[EXTRACTED MATERIAL]:
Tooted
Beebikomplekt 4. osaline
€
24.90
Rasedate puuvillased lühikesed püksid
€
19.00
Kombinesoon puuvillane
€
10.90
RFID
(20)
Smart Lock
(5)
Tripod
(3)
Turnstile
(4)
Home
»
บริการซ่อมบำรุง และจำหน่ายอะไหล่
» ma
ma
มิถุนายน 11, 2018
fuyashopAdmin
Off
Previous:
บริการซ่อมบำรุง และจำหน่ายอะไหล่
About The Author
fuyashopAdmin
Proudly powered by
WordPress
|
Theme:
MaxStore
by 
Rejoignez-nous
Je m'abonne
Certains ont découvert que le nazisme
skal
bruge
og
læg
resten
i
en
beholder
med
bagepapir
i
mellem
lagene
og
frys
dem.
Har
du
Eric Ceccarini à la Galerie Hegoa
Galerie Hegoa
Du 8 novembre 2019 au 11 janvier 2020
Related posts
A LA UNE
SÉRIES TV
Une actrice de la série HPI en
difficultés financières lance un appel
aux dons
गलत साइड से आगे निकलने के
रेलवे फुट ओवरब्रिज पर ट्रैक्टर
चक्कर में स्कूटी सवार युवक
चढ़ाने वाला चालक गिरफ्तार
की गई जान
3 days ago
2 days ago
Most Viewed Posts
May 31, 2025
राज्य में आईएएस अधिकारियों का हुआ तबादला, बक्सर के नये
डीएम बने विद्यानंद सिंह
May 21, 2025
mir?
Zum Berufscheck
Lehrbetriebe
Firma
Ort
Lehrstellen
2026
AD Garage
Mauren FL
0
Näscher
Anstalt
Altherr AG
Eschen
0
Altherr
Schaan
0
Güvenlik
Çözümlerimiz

[WHAT TO PRODUCE]:
The total alone is wanted: how many lines in the listing above contain "Galerie".

[ANSWER BOX]:
2